## begin SOURCE TEXT
The presidency abandoned previous plans to rely on the fact that the Khampepe report was "missing", in its efforts to prevent the report's release.

The Supreme Court of Appeal is the second court to take a 'judicial peak' into whether the Khampepe report should be released to the public. (Delwyn Verasamy, M&G)

That this was the presidency’s strategy, at least in part, was clear from it’s heads of argument, filed in March this year. 

But between now and then, the report mysteriously resurfaced. The presidency previously indicated that it planned to argue that the Supreme Court of Appeal had to overturn a high court order instructing the presidency to give up the report, because the report had  vanished from judge joseph Raulinga’s chambers.  

By Thursday, with the situation changed, the presidency sought to rely on it’s second point: that the high court erred by not allowing two new affidavits, made by Thabo Mbeki and Jacob Zuma, into evidence. Now, after six years of litigation in which the Mail & Guardian has tried to access the so-called Khampepe report into the 2002 Zimbabwean election, the Supreme Court of Appeal (SCA) will likely become the second court to take a “judicial peek” at the report to decide whether it can be released to the public.
## end SOURCE TEXT
## begin STORED RECORDS
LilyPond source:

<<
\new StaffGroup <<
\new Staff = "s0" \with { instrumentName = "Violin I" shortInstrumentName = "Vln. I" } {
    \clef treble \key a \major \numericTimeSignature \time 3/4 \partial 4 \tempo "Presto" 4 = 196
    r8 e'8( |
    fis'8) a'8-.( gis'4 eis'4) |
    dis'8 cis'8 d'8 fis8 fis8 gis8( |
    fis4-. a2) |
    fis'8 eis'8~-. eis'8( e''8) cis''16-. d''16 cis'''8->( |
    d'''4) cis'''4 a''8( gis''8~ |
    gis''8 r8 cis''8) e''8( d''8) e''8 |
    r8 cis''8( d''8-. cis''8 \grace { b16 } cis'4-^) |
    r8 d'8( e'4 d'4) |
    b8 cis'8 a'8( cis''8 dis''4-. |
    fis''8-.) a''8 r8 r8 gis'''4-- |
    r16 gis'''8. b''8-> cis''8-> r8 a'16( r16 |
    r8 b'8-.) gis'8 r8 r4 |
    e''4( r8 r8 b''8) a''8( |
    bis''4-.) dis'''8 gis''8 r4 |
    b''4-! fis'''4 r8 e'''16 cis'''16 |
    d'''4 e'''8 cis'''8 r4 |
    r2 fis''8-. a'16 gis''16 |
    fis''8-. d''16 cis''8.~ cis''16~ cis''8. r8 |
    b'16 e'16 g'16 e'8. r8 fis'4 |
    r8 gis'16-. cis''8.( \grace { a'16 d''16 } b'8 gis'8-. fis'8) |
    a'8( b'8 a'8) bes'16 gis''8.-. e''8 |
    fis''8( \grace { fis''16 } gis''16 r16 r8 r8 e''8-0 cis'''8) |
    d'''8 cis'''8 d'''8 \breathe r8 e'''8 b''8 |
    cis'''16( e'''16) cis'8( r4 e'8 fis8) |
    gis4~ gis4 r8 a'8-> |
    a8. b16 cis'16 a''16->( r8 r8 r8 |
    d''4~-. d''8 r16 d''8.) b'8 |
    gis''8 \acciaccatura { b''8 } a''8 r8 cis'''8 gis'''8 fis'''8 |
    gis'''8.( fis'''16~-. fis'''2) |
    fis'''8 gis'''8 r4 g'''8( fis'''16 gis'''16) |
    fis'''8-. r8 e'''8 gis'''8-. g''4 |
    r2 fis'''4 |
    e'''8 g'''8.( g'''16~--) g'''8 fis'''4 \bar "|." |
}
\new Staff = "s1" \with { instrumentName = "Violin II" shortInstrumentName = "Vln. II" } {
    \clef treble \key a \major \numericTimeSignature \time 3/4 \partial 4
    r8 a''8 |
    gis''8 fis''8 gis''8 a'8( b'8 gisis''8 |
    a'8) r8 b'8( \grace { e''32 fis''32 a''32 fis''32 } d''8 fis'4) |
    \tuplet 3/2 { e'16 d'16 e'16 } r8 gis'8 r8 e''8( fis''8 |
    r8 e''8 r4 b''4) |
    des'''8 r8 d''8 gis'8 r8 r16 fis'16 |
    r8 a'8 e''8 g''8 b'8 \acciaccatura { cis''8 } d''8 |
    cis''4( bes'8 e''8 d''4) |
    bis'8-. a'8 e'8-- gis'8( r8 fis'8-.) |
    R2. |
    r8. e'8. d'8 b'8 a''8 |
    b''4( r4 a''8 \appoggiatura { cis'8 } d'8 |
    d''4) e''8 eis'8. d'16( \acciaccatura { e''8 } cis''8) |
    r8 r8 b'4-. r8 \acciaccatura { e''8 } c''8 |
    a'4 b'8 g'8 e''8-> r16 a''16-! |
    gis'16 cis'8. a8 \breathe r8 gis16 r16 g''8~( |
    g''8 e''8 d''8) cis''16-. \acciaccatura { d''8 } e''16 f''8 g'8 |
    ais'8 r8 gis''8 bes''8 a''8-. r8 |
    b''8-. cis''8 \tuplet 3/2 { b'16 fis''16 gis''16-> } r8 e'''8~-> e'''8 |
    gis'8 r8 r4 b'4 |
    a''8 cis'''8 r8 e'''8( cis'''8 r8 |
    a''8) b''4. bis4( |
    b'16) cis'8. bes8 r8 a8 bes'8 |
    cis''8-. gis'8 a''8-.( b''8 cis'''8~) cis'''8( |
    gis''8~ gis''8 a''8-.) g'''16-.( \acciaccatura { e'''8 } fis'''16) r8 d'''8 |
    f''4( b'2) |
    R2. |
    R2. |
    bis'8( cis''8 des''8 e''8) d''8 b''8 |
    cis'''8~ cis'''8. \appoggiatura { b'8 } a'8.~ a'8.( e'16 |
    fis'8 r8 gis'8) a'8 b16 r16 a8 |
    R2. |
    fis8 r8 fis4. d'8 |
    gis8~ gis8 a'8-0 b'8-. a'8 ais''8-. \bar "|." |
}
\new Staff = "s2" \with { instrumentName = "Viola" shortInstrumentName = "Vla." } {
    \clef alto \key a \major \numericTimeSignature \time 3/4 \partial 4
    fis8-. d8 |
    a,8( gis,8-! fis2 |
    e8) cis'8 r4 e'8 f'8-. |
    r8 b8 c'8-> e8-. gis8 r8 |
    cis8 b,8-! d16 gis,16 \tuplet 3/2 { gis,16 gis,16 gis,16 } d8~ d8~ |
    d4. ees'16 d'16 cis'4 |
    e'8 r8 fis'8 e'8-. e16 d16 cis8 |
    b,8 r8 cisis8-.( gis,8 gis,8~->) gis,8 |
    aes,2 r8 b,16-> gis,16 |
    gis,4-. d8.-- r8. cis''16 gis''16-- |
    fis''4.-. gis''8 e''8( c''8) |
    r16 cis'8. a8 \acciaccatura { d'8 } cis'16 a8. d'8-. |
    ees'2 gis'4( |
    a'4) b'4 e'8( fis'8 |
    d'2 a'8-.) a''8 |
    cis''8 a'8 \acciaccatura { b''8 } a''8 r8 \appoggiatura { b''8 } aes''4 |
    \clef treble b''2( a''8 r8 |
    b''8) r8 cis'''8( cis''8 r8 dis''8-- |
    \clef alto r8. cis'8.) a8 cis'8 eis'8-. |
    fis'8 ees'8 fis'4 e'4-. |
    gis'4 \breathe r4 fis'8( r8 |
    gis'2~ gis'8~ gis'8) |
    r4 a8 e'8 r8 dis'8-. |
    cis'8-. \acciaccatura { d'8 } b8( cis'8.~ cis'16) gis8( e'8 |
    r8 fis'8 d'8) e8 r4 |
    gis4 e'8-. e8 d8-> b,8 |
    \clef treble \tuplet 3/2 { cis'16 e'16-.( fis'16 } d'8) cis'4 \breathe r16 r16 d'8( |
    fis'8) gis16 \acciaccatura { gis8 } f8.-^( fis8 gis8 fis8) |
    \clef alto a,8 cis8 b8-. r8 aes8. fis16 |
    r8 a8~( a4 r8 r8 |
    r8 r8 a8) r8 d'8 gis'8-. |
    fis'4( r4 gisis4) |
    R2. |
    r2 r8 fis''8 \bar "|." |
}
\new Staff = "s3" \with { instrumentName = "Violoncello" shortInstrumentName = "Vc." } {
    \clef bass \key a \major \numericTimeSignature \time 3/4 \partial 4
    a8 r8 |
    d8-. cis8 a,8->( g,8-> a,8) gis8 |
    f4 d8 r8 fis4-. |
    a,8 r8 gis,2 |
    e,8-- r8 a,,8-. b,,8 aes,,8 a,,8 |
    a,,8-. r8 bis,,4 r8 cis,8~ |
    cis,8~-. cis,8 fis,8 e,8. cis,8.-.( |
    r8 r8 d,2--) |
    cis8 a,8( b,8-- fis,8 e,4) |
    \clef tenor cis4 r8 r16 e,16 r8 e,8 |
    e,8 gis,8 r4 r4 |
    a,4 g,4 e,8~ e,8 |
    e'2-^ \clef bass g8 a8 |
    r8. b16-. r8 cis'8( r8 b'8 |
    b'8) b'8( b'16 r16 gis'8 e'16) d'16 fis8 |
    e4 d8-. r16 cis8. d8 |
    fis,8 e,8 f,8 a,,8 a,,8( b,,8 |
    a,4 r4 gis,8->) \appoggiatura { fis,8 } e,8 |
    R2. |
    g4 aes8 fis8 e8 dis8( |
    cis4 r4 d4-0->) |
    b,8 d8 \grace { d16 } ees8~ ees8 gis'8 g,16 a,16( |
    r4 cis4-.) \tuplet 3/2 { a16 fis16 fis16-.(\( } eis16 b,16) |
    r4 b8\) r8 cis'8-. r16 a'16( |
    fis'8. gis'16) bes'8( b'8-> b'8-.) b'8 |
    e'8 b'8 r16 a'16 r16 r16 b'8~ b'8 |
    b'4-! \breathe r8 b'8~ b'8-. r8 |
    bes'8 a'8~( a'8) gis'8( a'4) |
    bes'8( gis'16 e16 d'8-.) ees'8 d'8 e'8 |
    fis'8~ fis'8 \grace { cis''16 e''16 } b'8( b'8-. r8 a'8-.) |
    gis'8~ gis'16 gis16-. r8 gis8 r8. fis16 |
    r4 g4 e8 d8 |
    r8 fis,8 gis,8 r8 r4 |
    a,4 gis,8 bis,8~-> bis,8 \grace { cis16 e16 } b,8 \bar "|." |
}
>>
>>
## end STORED RECORDS
▶ **EXERCISE TASK**: Rewrite the passage of the text on the Khampepe report starting with "The Supreme Court of Appeal is" and going on through "(Delwyn Verasamy, M&G)", replacing "Supreme Court of Appeal" with "SCA".

▶ **ANSWER TO THIS TASK**:
The SCA is the second court to take a 'judicial peak' into whether the Khampepe report should be released to the public. (Delwyn Verasamy, M&G)